TASK MATERIAL START

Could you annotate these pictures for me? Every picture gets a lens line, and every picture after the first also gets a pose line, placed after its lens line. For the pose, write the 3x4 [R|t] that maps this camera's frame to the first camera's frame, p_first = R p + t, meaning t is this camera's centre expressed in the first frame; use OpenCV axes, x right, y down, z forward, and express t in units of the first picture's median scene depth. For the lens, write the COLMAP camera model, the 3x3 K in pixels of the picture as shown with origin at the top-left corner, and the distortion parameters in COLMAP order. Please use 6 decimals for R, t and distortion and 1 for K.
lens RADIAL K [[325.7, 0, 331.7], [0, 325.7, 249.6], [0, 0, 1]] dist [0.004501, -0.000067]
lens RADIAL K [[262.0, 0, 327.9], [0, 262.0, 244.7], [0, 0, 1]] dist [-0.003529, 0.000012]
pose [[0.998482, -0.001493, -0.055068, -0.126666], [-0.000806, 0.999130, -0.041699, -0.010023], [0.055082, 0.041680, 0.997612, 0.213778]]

TASK MATERIAL END
TASK MATERIAL START

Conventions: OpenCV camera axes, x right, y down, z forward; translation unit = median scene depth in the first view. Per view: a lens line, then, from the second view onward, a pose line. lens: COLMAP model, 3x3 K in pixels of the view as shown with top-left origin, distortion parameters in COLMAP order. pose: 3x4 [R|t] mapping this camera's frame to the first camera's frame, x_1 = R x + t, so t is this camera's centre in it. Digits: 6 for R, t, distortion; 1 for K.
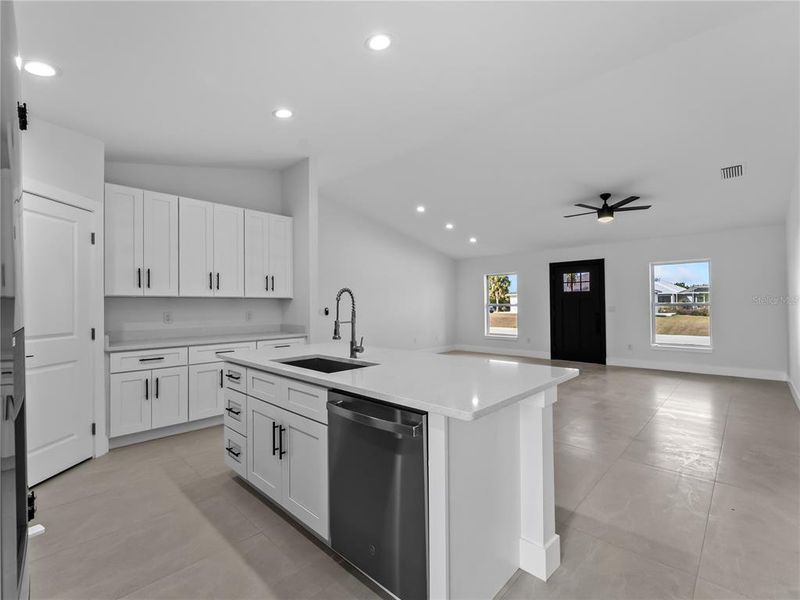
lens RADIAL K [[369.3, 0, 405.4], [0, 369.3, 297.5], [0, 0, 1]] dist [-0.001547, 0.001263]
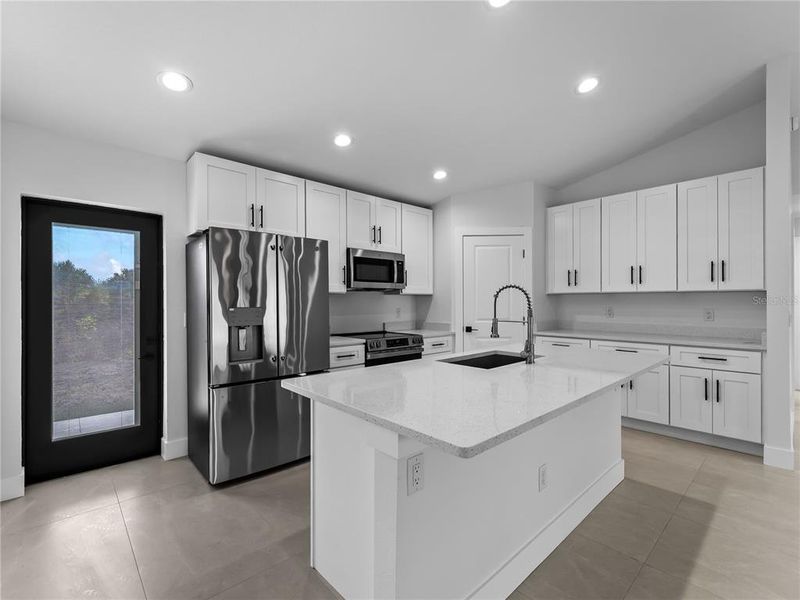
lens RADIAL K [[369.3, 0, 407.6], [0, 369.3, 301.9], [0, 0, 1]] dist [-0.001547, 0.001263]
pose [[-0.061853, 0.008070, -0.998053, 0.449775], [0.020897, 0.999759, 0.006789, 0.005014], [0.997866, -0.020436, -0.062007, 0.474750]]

TASK MATERIAL END

TASK DIRECTIONS: Copy the lines of the records above verbatim, beginning at the line that contains "Could you annotate" and stopping after the line that contains "0.041680, 0.997612, 0.213778]]". Include both of those lines.

PROBLEM SOLUTION:
Could you annotate these pictures for me? Every picture gets a lens line, and every picture after the first also gets a pose line, placed after its lens line. For the pose, write the 3x4 [R|t] that maps this camera's frame to the first camera's frame, p_first = R p + t, meaning t is this camera's centre expressed in the first frame; use OpenCV axes, x right, y down, z forward, and express t in units of the first picture's median scene depth. For the lens, write the COLMAP camera model, the 3x3 K in pixels of the picture as shown with origin at the top-left corner, and the distortion parameters in COLMAP order. Please use 6 decimals for R, t and distortion and 1 for K.
lens RADIAL K [[325.7, 0, 331.7], [0, 325.7, 249.6], [0, 0, 1]] dist [0.004501, -0.000067]
lens RADIAL K [[262.0, 0, 327.9], [0, 262.0, 244.7], [0, 0, 1]] dist [-0.003529, 0.000012]
pose [[0.998482, -0.001493, -0.055068, -0.126666], [-0.000806, 0.999130, -0.041699, -0.010023], [0.055082, 0.041680, 0.997612, 0.213778]]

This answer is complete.